People are not registered or counted as unemployed if the are no longer collecting unemployment. The numbers do not reflect the countless individuals who are permanently unemployed or unemployed past a year, who are STILL looking for jobs.
Camarota's data is the most comprehensive and it very much correlates with Borjas data, as does Walters and Holzers. As you said let's not overlook these very real issues. Immigrant workers target, as the NPR/Holzer report data also shows, the low end of the working economy and they are indeed having a disproportionate impact on those jobs and wages for native born citizens.
Businesses owned by immigrants would not be the focus of this discussion, in terms of immigrants displacing the american worker. I consider this a tangent.

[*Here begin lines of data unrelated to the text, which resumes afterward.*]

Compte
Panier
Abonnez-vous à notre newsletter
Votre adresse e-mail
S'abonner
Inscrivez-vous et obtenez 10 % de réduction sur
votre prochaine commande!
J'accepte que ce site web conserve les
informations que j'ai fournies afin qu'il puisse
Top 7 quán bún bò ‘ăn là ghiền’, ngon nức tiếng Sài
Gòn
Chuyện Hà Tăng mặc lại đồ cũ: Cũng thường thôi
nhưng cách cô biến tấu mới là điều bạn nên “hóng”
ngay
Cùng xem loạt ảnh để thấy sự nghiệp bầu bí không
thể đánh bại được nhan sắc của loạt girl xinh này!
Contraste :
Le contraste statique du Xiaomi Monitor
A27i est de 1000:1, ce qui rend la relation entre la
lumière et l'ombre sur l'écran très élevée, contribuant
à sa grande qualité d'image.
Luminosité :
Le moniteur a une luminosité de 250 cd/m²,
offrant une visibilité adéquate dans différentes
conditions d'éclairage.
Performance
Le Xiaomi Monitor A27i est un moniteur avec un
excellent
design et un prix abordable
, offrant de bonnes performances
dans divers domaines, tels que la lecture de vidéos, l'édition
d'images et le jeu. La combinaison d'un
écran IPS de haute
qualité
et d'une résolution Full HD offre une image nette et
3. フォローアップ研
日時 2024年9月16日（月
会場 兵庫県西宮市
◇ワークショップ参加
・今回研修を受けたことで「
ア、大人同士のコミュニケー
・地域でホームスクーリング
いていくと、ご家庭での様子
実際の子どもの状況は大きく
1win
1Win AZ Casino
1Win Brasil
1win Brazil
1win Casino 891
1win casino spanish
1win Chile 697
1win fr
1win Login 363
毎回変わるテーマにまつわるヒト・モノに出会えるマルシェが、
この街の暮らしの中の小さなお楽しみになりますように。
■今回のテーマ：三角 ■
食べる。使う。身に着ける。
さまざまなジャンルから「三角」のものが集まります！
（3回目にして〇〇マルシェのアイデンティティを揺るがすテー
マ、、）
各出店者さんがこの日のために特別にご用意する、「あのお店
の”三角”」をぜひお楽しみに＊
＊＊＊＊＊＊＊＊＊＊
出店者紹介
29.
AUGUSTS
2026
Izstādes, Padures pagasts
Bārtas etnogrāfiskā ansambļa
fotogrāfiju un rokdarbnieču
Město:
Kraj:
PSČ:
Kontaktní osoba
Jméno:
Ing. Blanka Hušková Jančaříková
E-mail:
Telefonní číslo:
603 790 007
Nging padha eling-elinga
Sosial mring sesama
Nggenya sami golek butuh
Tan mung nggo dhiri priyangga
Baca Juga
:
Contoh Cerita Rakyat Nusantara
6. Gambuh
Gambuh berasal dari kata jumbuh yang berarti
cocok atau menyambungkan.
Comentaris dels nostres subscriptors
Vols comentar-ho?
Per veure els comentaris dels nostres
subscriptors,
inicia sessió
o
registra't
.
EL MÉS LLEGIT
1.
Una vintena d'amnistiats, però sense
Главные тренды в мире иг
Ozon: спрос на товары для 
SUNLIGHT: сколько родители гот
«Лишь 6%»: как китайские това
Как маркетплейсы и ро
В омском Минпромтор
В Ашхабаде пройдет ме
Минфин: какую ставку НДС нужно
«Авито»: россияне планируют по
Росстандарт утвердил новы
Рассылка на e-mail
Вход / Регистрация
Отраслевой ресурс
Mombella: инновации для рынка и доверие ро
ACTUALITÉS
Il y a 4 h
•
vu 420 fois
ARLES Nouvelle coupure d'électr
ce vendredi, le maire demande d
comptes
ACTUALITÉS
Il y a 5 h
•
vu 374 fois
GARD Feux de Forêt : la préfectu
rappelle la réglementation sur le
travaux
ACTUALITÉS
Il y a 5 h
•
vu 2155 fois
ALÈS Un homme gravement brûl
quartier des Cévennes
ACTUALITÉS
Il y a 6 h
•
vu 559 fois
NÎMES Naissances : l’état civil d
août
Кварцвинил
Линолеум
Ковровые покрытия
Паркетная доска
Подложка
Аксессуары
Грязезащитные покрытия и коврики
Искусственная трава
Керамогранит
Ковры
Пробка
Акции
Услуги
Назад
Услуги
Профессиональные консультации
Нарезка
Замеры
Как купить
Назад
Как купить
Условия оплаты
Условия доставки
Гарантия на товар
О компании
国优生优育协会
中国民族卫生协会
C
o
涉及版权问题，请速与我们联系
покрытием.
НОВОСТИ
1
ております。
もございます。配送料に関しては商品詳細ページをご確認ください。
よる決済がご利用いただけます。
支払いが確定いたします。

This is a tangent as well. It also does not address the data that shows that the unemployment rate for immigrants is lower than that for native-born american citizens. You are also not addressing the very real subset of workers that immigrants displace. The lower working class and HS dropout or HS diploma only workers.
However, blacks consistently fall behind in virtually all indices on health, economics, education and housing. This is due to the consistently denied, racism inherent in this society. Camarota's report also addresses, how blacks are the least likely 'native-born' americans hired by employers, who say they prefer 'hispanics and asians'. I would imagine the same factors are at work when it comes to blacks being business owner..the same prejudices prevail in terms of acquiring clients as in being hired, I suspect.
April 20, 2006 12:59 PM | Reply | Permalink
RDF referred to someone who argued that work enforcement or higher wages here would shift strawberry production to Mexico. So what? Long-distance strawberries are lousy, anyway, and I never buy them.
A very useful perspective on this is found in Devon's Blog, "Making the Invisible Hand Visible", in which a Mexican details how NAFTA put his family farm (in Mexico) out of business, and his father had to look for work in the US.
This young man says he comes from five generations of Mexican farmers, and now they work in Immokalee, Florida, where to earn $50 you have to pick two tons of tomatoes. That is 5,000 to 10,000 tomatoes.
This is slave labor. This is the crime.